What does this mean for someone charged with a DUI? As an Idaho Criminal Attorney I can tell you it can mean a huge difference. If you are at that fine line just below or just above legally drunk (BAC of .08 or greater) it can mean the difference between a DUI and a inattentive or reckless driving charge. If you are at that line between an excessive DUI (BAC of .20 or higher) and a standard DUI it can make the difference between prison and jail, not to mention much longer license suspensions and greater fine amount.

So how do you challenge a breathalyzer? There are many arguments that can be made depending upon the evidence in the possession of the police and the prosecutor. Some challenges require an expert. The example I gave above about inaccurate results would require an expert to testify about the validity of breathalyzer results.

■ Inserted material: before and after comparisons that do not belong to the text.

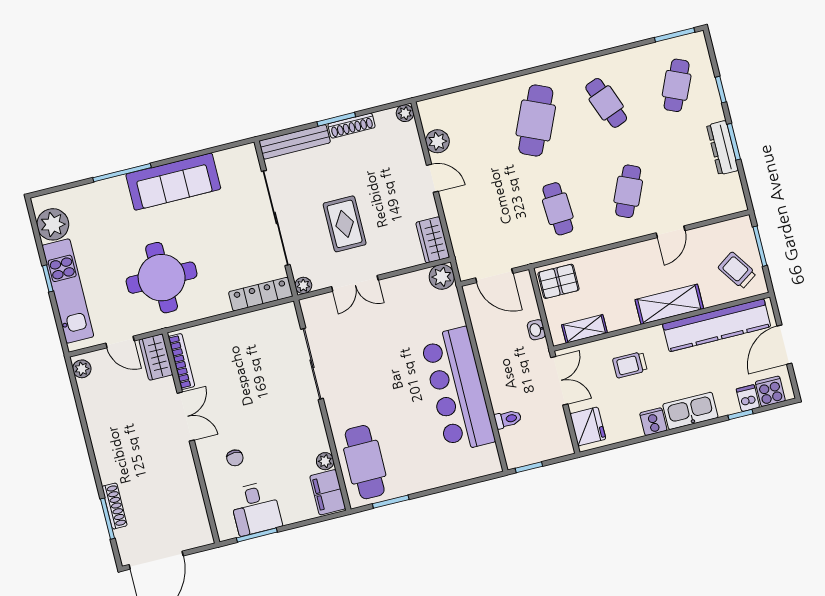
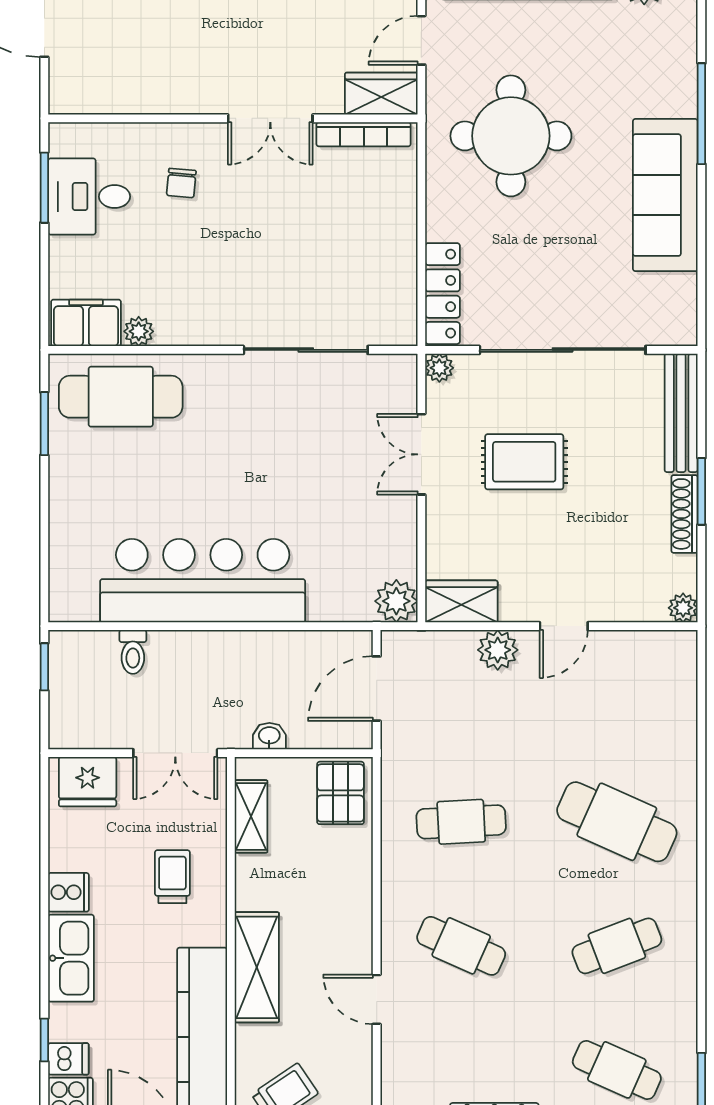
plant: (437, 141) -> (498, 650), moved
chair: (235, 458) -> (181, 183), turned -85

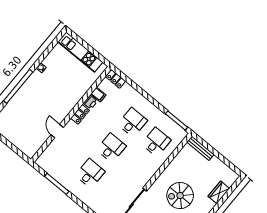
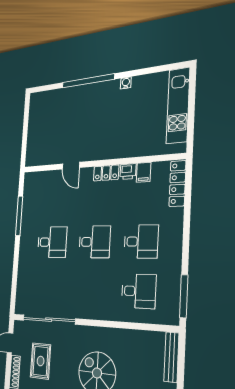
locker: (116, 79) -> (178, 183), width x1.53
door: (57, 131) -> (71, 166), swing flipped

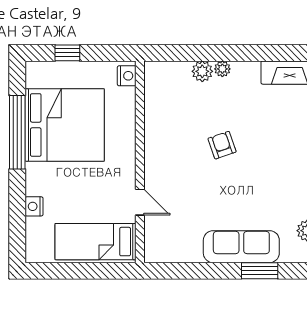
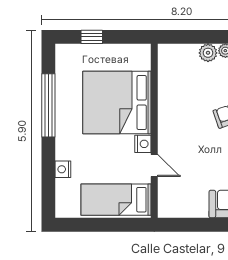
nightstand: (127, 76) -> (143, 144), moved
bed: (65, 125) -> (117, 103), moved, turned 180

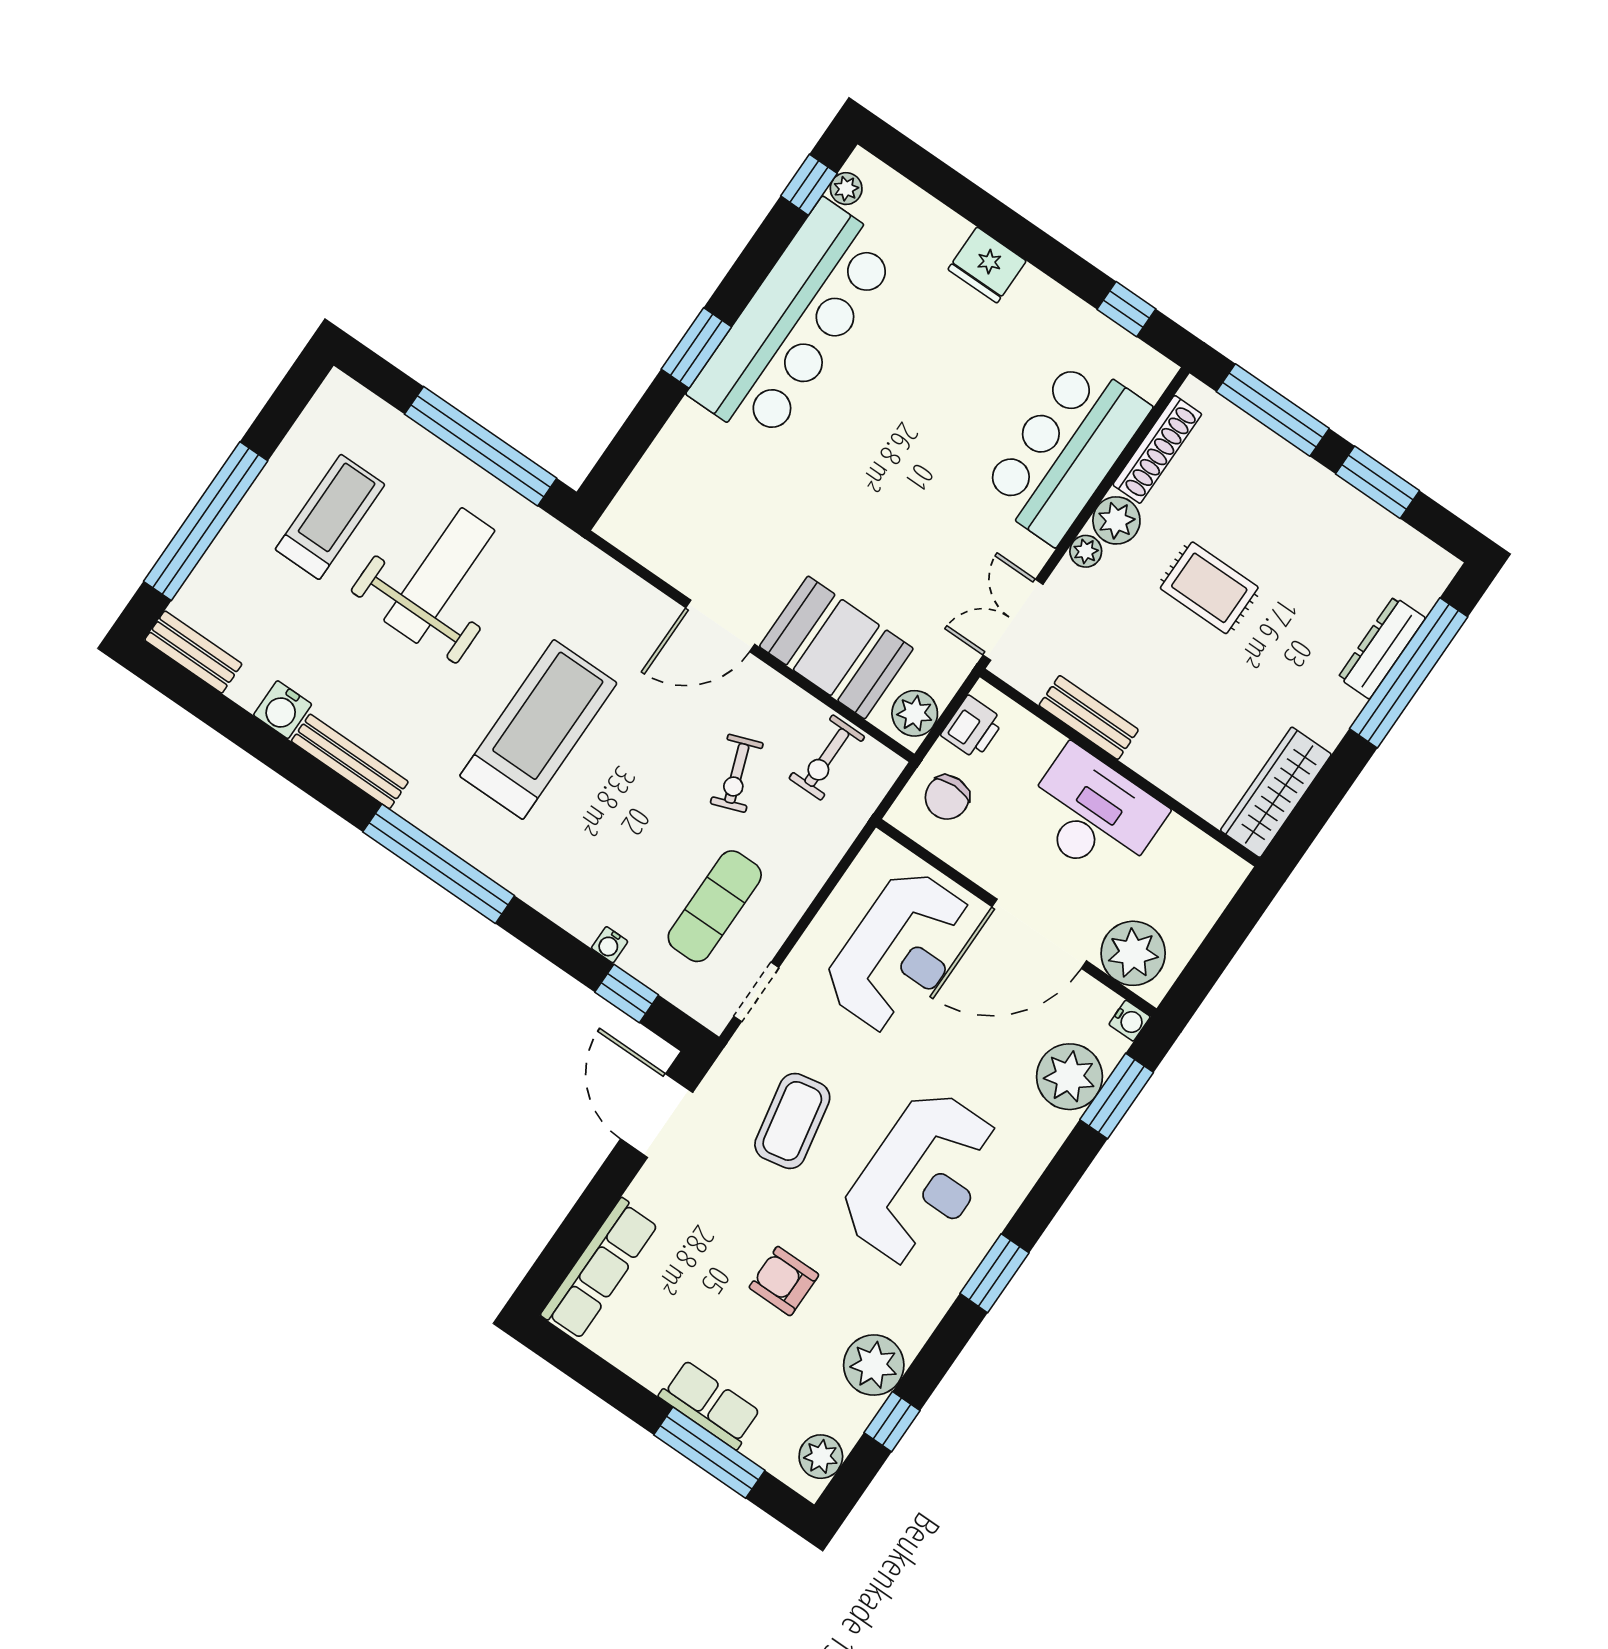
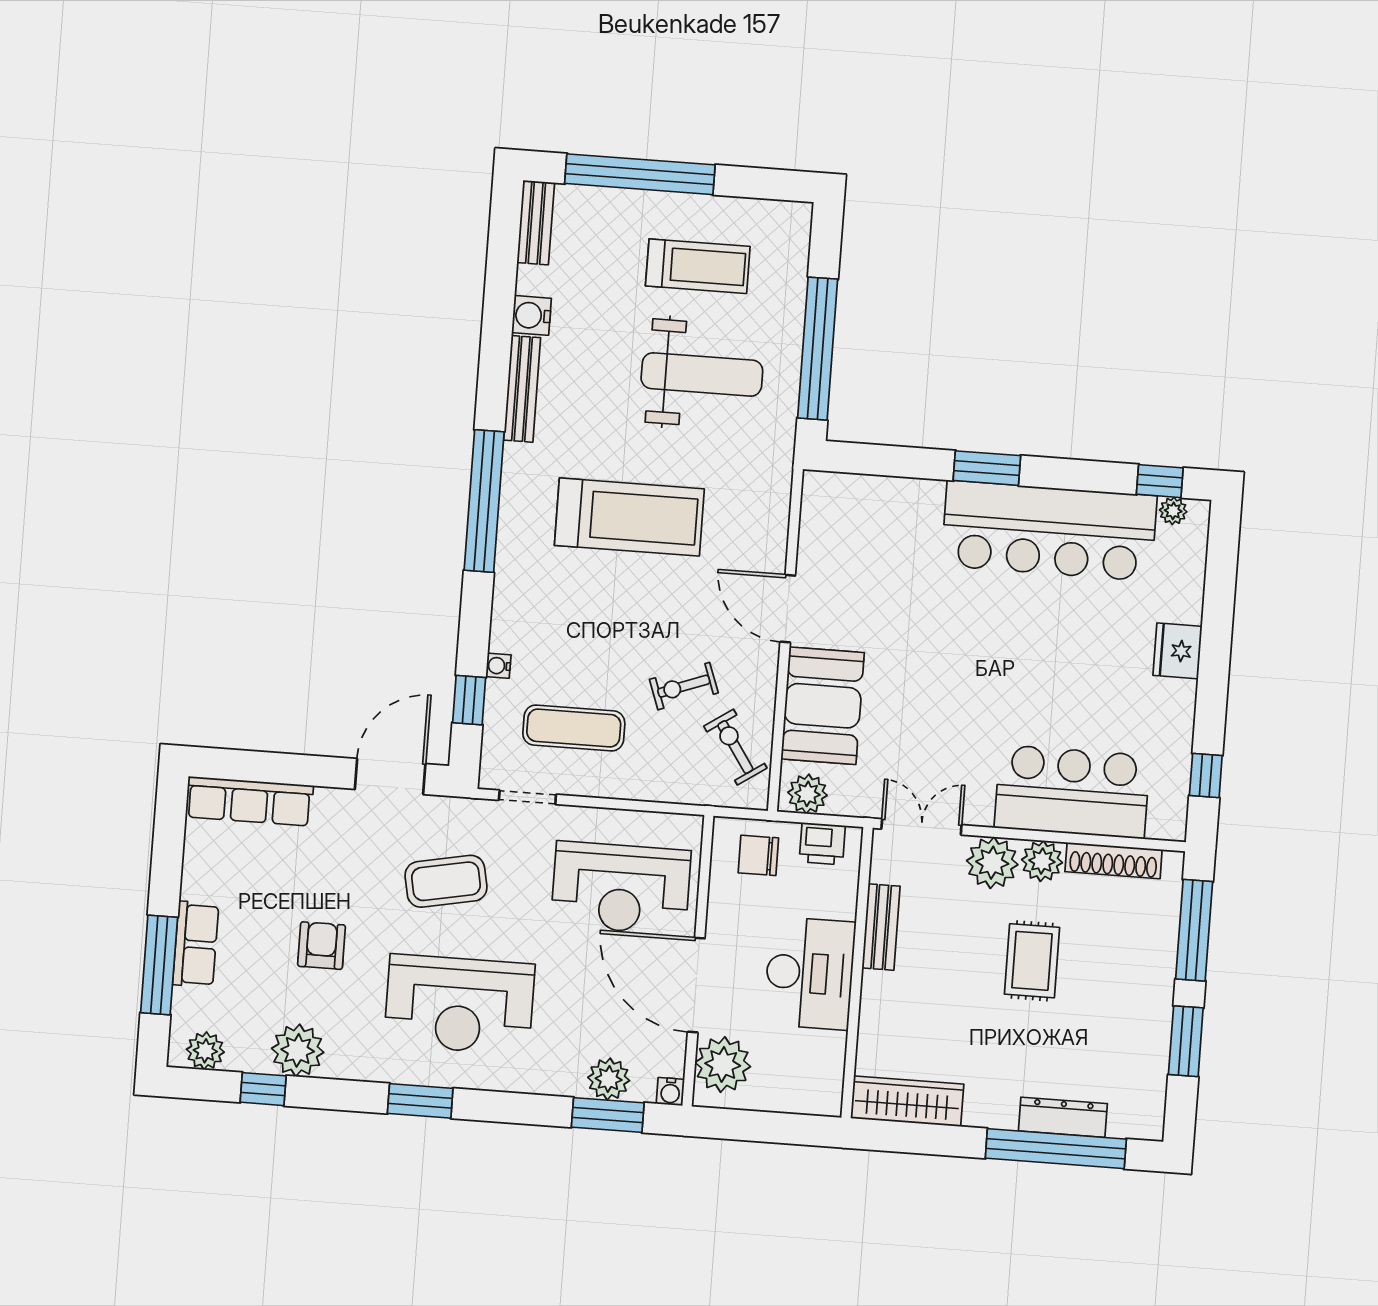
plant: (1086, 551) -> (992, 863), width x1.88, depth x1.88
exercise bike: (827, 758) -> (735, 747), turned 56
plant: (1069, 1077) -> (609, 1079), width x0.73, depth x0.73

Some examples of successful challenges of the evidence that I have made as an Idaho Criminal Attorney challenging DUI charges against my clients are:
- The breathalyzer was not properly maintained; failure to calibrate or clean
- The police administered the test incorrectly; failure to warm up machine
- The officer was improperly trained or qualified
- The result was affected by a characteristic of the driver such as asthma,
burping, hyperventilation
- The test was administered after the driver used mouthwash, a strong breath mint or used lip balm or oil
- The driver was in the presence of paint, gasoline, varnish or other strong fumes

This evidence won't necessarily relieve you of your DUI charge or subsequent conviction. This is because the police use more evidence than just the breathalyzer to evaluate whether you have been driving under the influence. Field sobriety tests, for example, are supposed to be the criteria which the police use to determine if they need to administer a breathalyzer test. These types of challenges, however, can be useful in lessening the extent of the penalty and potentially the charge against you.